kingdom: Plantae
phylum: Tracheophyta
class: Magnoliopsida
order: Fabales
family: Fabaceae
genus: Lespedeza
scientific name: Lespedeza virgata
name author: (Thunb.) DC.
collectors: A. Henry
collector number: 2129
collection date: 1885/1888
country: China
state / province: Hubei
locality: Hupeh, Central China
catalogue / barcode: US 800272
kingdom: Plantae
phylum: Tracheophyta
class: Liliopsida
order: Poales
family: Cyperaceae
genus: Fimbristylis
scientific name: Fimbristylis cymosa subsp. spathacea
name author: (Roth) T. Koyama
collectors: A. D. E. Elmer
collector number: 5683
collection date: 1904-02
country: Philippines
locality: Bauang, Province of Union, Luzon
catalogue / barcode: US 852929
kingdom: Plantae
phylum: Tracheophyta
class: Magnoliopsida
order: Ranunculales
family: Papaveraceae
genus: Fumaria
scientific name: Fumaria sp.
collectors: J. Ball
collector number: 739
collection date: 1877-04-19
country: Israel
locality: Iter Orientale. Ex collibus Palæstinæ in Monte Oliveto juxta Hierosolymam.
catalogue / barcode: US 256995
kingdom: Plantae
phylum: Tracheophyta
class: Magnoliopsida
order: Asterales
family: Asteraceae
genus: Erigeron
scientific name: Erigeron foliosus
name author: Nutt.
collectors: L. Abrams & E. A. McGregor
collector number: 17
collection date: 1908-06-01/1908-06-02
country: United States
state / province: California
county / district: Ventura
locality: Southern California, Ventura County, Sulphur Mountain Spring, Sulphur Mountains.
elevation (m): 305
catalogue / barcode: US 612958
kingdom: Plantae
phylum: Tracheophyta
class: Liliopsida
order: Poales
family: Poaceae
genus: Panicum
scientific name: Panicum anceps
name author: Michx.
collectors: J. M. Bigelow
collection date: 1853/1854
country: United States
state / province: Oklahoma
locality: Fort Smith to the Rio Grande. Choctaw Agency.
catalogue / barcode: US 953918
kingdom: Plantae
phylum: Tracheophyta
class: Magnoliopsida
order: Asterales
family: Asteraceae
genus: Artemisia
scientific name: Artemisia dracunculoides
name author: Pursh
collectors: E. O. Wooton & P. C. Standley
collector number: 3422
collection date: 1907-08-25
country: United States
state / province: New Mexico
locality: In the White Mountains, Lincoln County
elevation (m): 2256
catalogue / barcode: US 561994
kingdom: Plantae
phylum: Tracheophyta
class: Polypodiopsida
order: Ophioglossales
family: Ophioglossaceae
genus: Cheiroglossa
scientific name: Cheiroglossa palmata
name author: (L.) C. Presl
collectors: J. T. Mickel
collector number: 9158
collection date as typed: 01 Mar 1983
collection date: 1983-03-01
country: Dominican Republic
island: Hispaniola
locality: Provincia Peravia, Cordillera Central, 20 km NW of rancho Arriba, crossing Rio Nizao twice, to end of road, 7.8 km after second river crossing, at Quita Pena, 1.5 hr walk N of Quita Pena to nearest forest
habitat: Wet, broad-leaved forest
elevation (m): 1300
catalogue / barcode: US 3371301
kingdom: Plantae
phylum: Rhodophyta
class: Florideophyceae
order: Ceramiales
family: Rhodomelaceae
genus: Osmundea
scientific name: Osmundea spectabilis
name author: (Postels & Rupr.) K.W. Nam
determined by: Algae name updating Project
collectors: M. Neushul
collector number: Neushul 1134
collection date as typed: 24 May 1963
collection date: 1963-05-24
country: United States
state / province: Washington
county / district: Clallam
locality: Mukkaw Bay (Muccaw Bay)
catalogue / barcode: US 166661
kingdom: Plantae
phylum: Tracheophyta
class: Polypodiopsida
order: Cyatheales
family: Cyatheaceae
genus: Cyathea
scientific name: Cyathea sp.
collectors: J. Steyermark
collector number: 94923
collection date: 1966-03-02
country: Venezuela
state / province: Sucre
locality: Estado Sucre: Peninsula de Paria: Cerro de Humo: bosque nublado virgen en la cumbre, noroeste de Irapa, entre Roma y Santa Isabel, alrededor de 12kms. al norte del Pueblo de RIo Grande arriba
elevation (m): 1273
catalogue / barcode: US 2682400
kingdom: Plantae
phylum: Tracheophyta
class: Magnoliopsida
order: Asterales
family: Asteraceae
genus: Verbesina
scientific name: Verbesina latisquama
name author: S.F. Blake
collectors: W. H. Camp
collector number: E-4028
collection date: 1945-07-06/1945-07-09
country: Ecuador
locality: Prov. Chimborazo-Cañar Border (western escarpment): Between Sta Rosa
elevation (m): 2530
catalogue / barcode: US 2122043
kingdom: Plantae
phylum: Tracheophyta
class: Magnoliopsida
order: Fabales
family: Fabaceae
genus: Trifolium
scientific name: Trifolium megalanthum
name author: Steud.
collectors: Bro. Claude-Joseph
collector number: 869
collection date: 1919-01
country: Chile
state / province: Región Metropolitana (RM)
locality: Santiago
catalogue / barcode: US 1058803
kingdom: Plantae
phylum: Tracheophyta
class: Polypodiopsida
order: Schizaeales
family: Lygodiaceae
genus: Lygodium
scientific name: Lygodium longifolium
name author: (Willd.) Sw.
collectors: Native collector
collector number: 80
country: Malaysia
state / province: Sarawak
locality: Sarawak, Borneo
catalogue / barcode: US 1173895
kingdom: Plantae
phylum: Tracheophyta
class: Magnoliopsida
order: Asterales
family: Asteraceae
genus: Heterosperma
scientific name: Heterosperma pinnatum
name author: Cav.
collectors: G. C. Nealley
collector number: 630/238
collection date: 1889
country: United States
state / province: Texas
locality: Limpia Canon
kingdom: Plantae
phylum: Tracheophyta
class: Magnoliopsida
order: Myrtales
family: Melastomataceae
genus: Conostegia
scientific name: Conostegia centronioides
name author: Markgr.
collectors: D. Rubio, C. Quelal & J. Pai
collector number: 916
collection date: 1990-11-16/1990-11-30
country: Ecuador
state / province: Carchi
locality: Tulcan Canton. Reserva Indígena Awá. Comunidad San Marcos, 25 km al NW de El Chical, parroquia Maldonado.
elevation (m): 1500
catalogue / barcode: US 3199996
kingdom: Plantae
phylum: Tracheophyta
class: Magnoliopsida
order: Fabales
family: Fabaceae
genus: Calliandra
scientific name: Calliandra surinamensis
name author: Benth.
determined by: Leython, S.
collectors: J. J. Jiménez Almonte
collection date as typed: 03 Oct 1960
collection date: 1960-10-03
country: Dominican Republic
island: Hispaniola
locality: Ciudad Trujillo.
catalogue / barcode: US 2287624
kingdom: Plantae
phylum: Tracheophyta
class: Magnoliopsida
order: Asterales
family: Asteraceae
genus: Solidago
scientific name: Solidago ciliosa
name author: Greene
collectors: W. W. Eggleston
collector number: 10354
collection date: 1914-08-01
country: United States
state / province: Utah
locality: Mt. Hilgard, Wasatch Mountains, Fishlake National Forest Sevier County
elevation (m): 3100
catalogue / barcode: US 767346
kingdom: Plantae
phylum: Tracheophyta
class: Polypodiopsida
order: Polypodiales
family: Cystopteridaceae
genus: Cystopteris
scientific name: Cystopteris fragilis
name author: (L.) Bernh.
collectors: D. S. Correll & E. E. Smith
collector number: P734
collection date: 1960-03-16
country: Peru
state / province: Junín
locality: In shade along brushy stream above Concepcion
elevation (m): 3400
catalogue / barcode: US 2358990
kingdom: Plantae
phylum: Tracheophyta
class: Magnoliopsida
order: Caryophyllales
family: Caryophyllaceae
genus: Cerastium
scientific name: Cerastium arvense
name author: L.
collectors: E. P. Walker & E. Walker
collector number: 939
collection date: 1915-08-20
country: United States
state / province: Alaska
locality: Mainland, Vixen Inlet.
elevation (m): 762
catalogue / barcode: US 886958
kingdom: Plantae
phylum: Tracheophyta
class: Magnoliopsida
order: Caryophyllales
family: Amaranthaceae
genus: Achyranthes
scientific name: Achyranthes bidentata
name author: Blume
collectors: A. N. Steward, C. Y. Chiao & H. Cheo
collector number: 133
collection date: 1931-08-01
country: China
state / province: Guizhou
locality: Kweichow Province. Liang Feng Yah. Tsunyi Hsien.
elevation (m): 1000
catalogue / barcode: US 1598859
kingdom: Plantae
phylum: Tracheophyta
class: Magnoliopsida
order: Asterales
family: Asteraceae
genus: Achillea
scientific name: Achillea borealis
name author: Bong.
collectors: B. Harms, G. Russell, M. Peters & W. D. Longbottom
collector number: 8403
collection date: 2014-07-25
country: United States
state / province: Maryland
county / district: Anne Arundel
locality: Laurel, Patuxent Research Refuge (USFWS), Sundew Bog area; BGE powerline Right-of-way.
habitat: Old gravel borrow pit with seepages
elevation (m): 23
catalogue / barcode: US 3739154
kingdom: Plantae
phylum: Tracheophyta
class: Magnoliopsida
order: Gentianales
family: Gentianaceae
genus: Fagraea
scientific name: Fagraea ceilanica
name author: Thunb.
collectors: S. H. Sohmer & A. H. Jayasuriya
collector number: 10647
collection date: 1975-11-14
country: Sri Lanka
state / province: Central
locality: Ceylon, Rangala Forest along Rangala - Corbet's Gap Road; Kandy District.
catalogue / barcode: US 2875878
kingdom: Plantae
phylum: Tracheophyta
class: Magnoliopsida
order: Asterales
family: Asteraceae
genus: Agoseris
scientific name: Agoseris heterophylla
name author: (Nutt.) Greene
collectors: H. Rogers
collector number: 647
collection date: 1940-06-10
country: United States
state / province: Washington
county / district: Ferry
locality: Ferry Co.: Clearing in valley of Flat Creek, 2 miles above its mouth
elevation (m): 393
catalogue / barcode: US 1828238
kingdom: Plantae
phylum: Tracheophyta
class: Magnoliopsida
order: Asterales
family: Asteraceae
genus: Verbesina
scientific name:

········

» **WHAT TO DO**
Copy out each line of the rows above that contains the string "typed", matching its case exactly.

» **SOLUTION BELOW**
collection date as typed: 01 Mar 1983
collection date as typed: 24 May 1963
collection date as typed: 03 Oct 1960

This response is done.